Tuesday, March 30, 2021


 I am still hoping to hear back from Soda PDF; their customer service is apparently pretty backlogged at the moment.  In the meantime, I am evaluating FoxIt and Nitro Pro.  They are similarly priced ($125 vs. $128), but FoxIt is China and Nitro Pro is Australian; putting money into an ally, not an enemy or puppetmaster is preferable.

Both are chugging along OCRing the 1841 Maine session laws, in parallel.  I was not expecting a clear performance advantage of one over the other, although FoxIt seems to be moving a bit faster.  The real tests will be how accurately they do this.  How they handle the accursed margin notes on session laws will be of interest.

So far, Nitro Pro looks simpler to use.  Still waiting for FoxIt's Word output to open.  This was the entire session laws of Maine 1841.  The Word file FoxIt produced was unreadable by Word.

Nitro Pro also failed to produce a readable Word file.

NAPS2 (free) only produces a PDF containing text.  But you can copy the text from the PDF viewer:

Chapter 169. RESOLVE in relation to the Military road. - Resolved, That the sum of twenty-five hundred dollars be and the same is hereby appropriated, for the repair of the military road and the bridges upon the same, from the Penobscot river to Houlton ; and the Governor and Council are hereby authorized to appoint an Agent to superintend the expending of the same, at a compensation not exceeding two dollars per day, upon such bridges and such portions of said road, as he shall think best for the interest of the State.

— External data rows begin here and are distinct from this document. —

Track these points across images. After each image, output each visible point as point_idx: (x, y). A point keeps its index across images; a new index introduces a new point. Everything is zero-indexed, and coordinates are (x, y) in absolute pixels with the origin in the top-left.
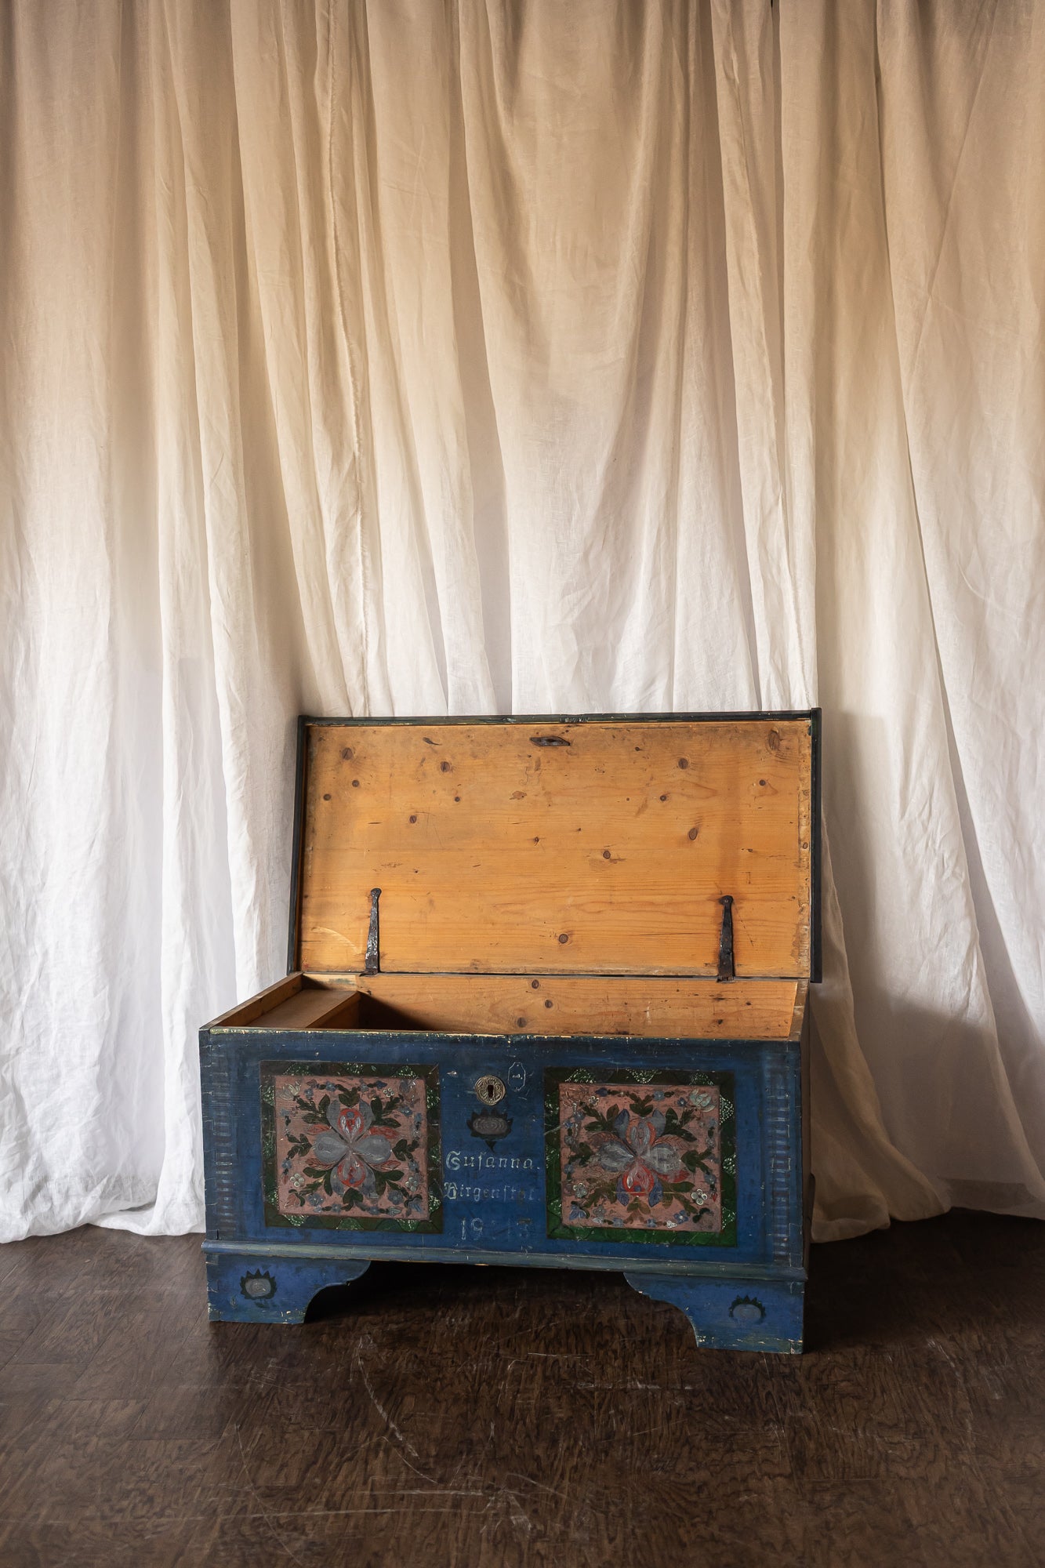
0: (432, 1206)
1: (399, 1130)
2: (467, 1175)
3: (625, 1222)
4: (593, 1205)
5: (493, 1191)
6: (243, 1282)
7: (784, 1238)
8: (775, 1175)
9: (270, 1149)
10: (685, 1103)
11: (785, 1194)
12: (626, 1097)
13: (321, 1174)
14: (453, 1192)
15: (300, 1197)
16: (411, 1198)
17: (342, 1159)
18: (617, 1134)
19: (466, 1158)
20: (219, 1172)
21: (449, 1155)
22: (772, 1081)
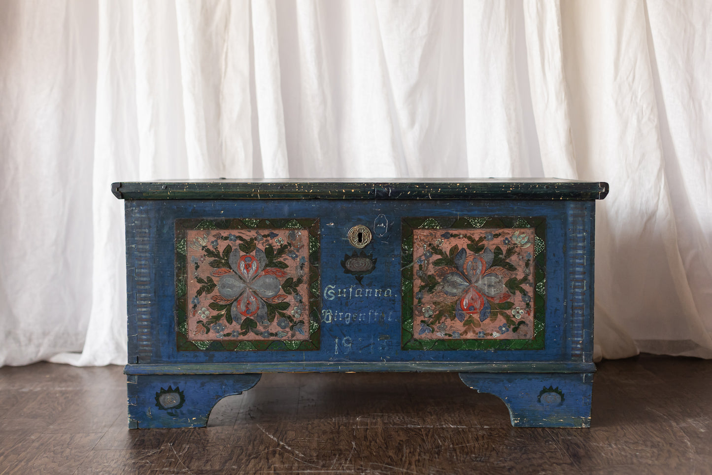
0: (312, 329)
1: (287, 270)
2: (341, 304)
3: (461, 334)
4: (437, 322)
5: (361, 315)
6: (158, 396)
7: (580, 341)
8: (574, 294)
9: (182, 289)
10: (509, 241)
11: (581, 308)
12: (464, 239)
13: (224, 308)
14: (329, 317)
15: (206, 326)
16: (295, 324)
17: (241, 295)
18: (457, 268)
19: (340, 290)
20: (140, 309)
21: (326, 289)
22: (574, 223)
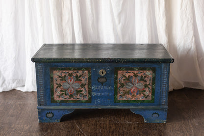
0: (89, 97)
1: (82, 81)
2: (97, 91)
3: (131, 99)
4: (124, 96)
5: (103, 94)
6: (46, 114)
7: (164, 101)
8: (163, 88)
9: (52, 87)
10: (145, 74)
12: (132, 73)
13: (64, 92)
14: (94, 94)
15: (59, 96)
16: (84, 96)
17: (69, 88)
18: (130, 81)
19: (97, 87)
20: (41, 92)
21: (93, 87)
22: (164, 69)
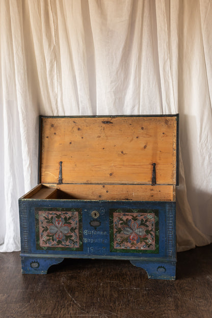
0: (80, 244)
1: (72, 225)
2: (89, 236)
3: (130, 248)
4: (122, 243)
5: (96, 240)
6: (31, 264)
7: (171, 251)
8: (169, 235)
9: (38, 230)
10: (146, 217)
11: (172, 240)
12: (131, 216)
13: (51, 236)
14: (85, 240)
15: (46, 242)
16: (75, 242)
17: (57, 232)
18: (128, 225)
19: (89, 232)
20: (24, 236)
21: (85, 231)
22: (169, 212)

I had to do a little editing of the marginalia that are always on session laws.  Curiously, it will not do it twice, unless I am doing something wrong.   Third time, it worked.  Mystery.

1 comment:

  1. Are you aware of any OCR software where I can use something like the snipping tool to just highlight what I want converted without having to upload an image or document separately? Currently I'm snipping an image of the the text and running it through the OCR program.